Cristiano Cosa e Roberto Angelini: “The Loft Session” è un dialogo sulla verità dell’esecuzione

The Loft Session di Cristiano Cosa e Roberto Angelini è un EP di tre brani che punta tutto sull’essenzialità e sulla verità dell’esecuzione. Registrato dal vivo in un unico take in un loft nel cuore di Roma, il progetto sceglie consapevolmente di rinunciare a qualsiasi sovrastruttura produttiva per mettere al centro il dialogo tra voce, pianoforte e la chitarra lapsteel di Angelini.

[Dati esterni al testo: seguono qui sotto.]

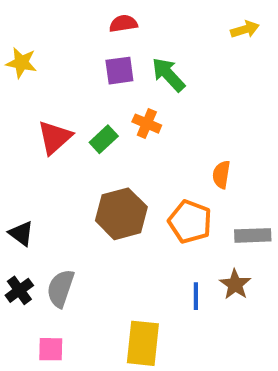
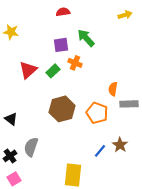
purple square: (119, 71) -> (61, 45), moved
gray rectangle: (253, 235) -> (129, 104), moved
black cross: (19, 290) -> (10, 156), moved
blue line: (196, 296) -> (100, 151), turned 40
pink square: (51, 349) -> (14, 179), moved, turned -32

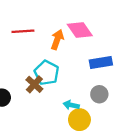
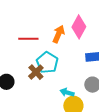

La voce di Cristiano Cosa è il vero perno emotivo dell’ascolto: delicata e autentica. Riesce a trasmettere una naturalezza che rende i brani immediatamente condivisibili, anche quando i temi affrontati – la ricerca della propria identità artistica e il lento scorrere del tempo – sono tutt’altro che leggeri. Angelini non invade mai lo spazio, ma suggerisce, colora e accompagna, costruendo un equilibrio sottile che funziona proprio perché non cerca il protagonismo.

Dal punto di vista critico, la scelta di rimanere su un registro così coerente e controllato è allo stesso tempo il punto di forza e il limite dell’EP. L’atmosfera è compatta e riconoscibile, ma a tratti si avverte il desiderio di un rischio maggiore, di una frattura che spezzi la linearità emotiva e che possa sorprendere l’ascoltatore. Eppure, questa misura sembra essere una scelta di stile precisa più che una effettiva mancanza.

Nel complesso, The Loft Session colpisce per il suo impatto emotivo non urlato, per quell’alchimia che trasforma il suono in visione e l’ascolto in un’esperienza intima, quasi confidenziale. Un lavoro che non cerca di stupire, ma di restare – lentamente – nella mente di chi ascolta.